- **WHAT IS EXPECTED**:
What is needed is an exact copy of the lines in the listing below, from the one with "left shoulder: (61, 116)" up to and including the one with "left knee: (99, 179)", with no other lines.

- **PROVIDED MATERIAL**:
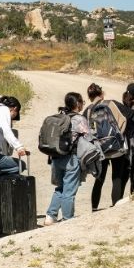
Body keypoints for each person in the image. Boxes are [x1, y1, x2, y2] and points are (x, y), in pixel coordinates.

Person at [43, 92, 89, 225]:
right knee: (69, 190)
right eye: (82, 102)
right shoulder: (79, 119)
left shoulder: (61, 116)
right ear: (77, 104)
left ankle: (50, 216)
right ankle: (67, 219)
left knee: (60, 188)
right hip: (71, 158)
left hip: (56, 157)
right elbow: (88, 137)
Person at [87, 84, 132, 206]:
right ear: (101, 94)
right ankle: (115, 204)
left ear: (89, 96)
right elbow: (123, 120)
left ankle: (94, 207)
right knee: (116, 177)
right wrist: (119, 137)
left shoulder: (89, 110)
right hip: (115, 146)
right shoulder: (110, 104)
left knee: (99, 179)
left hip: (100, 149)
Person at [0, 95, 29, 177]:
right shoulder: (4, 110)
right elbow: (6, 130)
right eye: (15, 116)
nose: (12, 119)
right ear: (15, 109)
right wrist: (19, 147)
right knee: (20, 165)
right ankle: (5, 188)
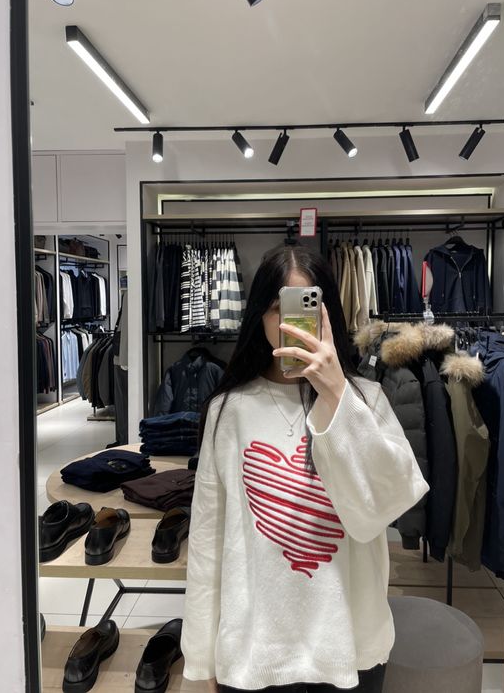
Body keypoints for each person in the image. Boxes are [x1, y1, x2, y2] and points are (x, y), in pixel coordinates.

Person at [181, 245, 430, 693]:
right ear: (259, 315)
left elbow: (386, 504)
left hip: (347, 644)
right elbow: (206, 542)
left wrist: (336, 392)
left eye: (305, 306)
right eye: (279, 307)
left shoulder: (367, 400)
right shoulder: (228, 410)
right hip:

- **WRITTEN SOLUTION**:
left shoulder: (61, 116)
right ear: (77, 104)
left ankle: (50, 216)
right ankle: (67, 219)
left knee: (60, 188)
right hip: (71, 158)
left hip: (56, 157)
right elbow: (88, 137)
Person at [87, 84, 132, 206]:
right ear: (101, 94)
right ankle: (115, 204)
left ear: (89, 96)
right elbow: (123, 120)
left ankle: (94, 207)
right knee: (116, 177)
right wrist: (119, 137)
left shoulder: (89, 110)
right hip: (115, 146)
right shoulder: (110, 104)
left knee: (99, 179)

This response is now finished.